What about crime? Here again, it is true that the United States witnessed troubling increases in the crime rate in both the 1970s and in recent years. But it needs to be kept in mind that even with the crime spikes during Covid, levels and rates of crime are much lower today than they were during the felonious 1970s and 1980s.

As for foreign policy: again, context matters. Despite the threats during both periods from economic powerhouses in Asia, the threat posed in the 1970s was less extensive, and the threatening party, Japan, was far less antagonistic and menacing than is the threatening party today, the PRC. And while our relations with the Bear were hardly warm in the 1970s, US-Soviet relations during the decade of “détente” seem downright balmy in comparison to our icy entanglement with Putin’s Russia today.
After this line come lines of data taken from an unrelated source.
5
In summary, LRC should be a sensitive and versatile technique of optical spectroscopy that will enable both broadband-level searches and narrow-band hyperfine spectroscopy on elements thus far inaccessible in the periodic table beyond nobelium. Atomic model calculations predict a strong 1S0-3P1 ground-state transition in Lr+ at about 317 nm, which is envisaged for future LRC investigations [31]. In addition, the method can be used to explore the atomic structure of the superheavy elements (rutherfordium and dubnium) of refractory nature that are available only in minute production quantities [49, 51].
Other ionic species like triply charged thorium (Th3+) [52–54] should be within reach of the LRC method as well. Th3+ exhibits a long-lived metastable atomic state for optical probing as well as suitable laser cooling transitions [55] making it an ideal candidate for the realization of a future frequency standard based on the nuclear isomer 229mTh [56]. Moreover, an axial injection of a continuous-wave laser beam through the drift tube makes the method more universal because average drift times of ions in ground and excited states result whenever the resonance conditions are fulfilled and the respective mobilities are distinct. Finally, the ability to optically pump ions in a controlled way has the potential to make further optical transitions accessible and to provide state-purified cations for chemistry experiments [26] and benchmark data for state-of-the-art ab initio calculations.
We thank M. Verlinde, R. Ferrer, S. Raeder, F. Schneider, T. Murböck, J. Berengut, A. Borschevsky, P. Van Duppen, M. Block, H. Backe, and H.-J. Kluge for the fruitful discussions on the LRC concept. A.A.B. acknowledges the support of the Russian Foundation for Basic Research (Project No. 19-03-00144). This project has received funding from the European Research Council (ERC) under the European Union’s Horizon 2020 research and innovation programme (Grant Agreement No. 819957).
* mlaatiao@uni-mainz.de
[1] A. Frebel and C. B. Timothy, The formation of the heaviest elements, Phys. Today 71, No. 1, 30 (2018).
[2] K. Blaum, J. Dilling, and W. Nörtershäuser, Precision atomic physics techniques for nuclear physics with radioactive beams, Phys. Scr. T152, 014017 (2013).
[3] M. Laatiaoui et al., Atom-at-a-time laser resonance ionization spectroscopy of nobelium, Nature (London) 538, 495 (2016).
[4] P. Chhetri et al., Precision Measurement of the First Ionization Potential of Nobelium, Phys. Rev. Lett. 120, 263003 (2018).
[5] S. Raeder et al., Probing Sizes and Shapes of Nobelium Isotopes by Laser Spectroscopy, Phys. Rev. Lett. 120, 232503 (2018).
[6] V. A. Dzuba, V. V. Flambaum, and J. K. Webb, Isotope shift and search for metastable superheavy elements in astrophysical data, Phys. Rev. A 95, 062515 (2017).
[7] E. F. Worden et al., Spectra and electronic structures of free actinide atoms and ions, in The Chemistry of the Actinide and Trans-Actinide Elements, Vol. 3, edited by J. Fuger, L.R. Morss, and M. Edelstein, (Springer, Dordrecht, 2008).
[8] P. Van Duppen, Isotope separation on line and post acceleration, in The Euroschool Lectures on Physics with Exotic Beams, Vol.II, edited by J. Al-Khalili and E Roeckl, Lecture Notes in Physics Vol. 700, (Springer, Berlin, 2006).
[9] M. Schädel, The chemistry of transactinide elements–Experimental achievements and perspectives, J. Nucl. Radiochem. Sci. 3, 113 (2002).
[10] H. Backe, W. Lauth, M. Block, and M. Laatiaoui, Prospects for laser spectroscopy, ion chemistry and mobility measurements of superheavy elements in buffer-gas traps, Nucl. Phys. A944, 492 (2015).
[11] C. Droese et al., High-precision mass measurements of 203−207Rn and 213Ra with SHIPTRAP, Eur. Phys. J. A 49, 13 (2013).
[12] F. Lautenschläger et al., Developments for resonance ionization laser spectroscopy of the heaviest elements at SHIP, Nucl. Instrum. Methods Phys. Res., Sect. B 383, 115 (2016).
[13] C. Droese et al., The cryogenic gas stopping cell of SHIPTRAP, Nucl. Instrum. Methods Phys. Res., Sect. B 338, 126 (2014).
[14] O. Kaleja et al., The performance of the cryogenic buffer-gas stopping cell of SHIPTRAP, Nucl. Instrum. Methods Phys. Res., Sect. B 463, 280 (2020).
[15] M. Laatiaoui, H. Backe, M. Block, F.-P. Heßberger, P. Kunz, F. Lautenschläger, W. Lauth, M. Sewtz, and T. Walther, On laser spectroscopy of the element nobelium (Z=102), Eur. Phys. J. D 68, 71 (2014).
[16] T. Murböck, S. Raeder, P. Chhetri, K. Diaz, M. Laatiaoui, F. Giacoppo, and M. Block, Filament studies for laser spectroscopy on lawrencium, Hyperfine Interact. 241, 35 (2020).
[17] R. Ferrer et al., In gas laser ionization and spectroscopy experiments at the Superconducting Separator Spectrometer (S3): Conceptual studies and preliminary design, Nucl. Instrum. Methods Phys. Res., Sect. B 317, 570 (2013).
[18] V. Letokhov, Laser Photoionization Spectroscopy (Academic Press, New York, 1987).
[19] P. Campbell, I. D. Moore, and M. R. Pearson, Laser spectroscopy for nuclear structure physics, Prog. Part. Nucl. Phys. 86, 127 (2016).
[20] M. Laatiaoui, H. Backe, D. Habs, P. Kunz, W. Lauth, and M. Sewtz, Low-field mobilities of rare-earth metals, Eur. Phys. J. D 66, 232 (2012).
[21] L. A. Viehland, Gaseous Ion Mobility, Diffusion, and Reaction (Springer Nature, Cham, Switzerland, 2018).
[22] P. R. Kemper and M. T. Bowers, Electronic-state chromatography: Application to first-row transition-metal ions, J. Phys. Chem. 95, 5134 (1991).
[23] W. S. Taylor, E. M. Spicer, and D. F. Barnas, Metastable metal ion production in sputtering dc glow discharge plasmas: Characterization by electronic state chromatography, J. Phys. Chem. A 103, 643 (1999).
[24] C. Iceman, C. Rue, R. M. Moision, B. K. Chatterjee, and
Bottom line: talk of a return to the 1970s needs to be disciplined. But how? Not to be academic or nerdy, but in 1986 — one year after the box-office smash Back to the Future was released — Harvard profs Richard E. Neustadt and Ernest R. May published a book called Thinking in Time, wherein they offered up some very useful tips for making good, quick historical comparisons. Ask what’s the story and when did it begin. Draw up a list of likenesses and dissimilarities between the situations or periods being compared. Ask what the authors call “KUP” questions: what is known? Unclear? Presumed? Doing these things can help one avoid loose comparisons, bad historical analogies — not all historical actions are subject to “domino effects” and not every negotiation leads to “appeasement” — and inappropriate or uncontrolled extrapolation.

Every time we see a spurt of inflation or a jump in oil prices we aren’t returning to the Seventies. But if you spend a few minutes googling, you’ll find glib “return-to-the-Seventies” comparisons made repeatedly since that decade ended. That said, there are, as we have seen, some real similarities between that decade and the situation today. Some real differences, too.

I must admit that I find one “similarity” particularly unnerving. ABBA, alas, is still with us: in 2021 the band released a hit LP entitled “Voyage,” which will be followed up by a “concert residency” in London featuring ABBA avatars later this year. Don’t miss it.